### TASKS TO COMPLETE
[a] Write out the part of the game review starting at "Strife has a" and ending at "each ammo type.".
[b] In the game review, which of the two Horsemen is described as better for long range?
[c] Continue the game review about playing as War and Strife from where it stops.

### QUOTED PASSAGE
Having two Horsemen go along for the ride obviously allows for this game for co-op, and while I never played co-op myself, I can imagine it would be a heap of fun. But if you’re like me and like to play solo, you can alternate between the two for both combat and puzzles. Both characters have their own unique set of attacks, where War is better for melee, Strife is better for long range and I believe his other abilities are more interesting than War’s. I opted to play as Strife for the majority of the game as I’ve already played as War before, but also because his guns were the highlight of the combat for me.

Strife has a decent variety of ammo types and should be changed regularly depending on the situation. Some ammo types are great for crowd control, while others are better for single opponents. I really had a lot of fun with the twin-stick portion of combat, especially when you build up your hotshot meter and can fire more powerful versions of each ammo type.

### ENTRIES
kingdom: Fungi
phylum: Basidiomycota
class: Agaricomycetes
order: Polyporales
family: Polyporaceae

### RESULTS IN ORDER
[a]
Strife has a decent variety of ammo types and should be changed regularly depending on the situation. Some ammo types are great for crowd control, while others are better for single opponents. I really had a lot of fun with the twin-stick portion of combat, especially when you build up your hotshot meter and can fire more powerful versions of each ammo type.

[b] Strife

[c]
The pacing of the combat is just right, not too slow and not too fast. You’ll face hoards of enemies at a time and you just feel so powerful when you rip right through them. Enemies are constantly dropping items and souls, and it’s always a satisfying feeling with each enemy you kill.

When you’re not in combat, you’re exploring a variety of maps, each with a decent amount collectables and puzzles. Well the puzzles aren’t the best we’ve ever seen, but for this game, they’re good enough. You’ll need to make the most of both character’s abilities to solve them. So while the puzzles could have been a bit better, there’s still some clever ideas implemented and it was a nice break from all the action.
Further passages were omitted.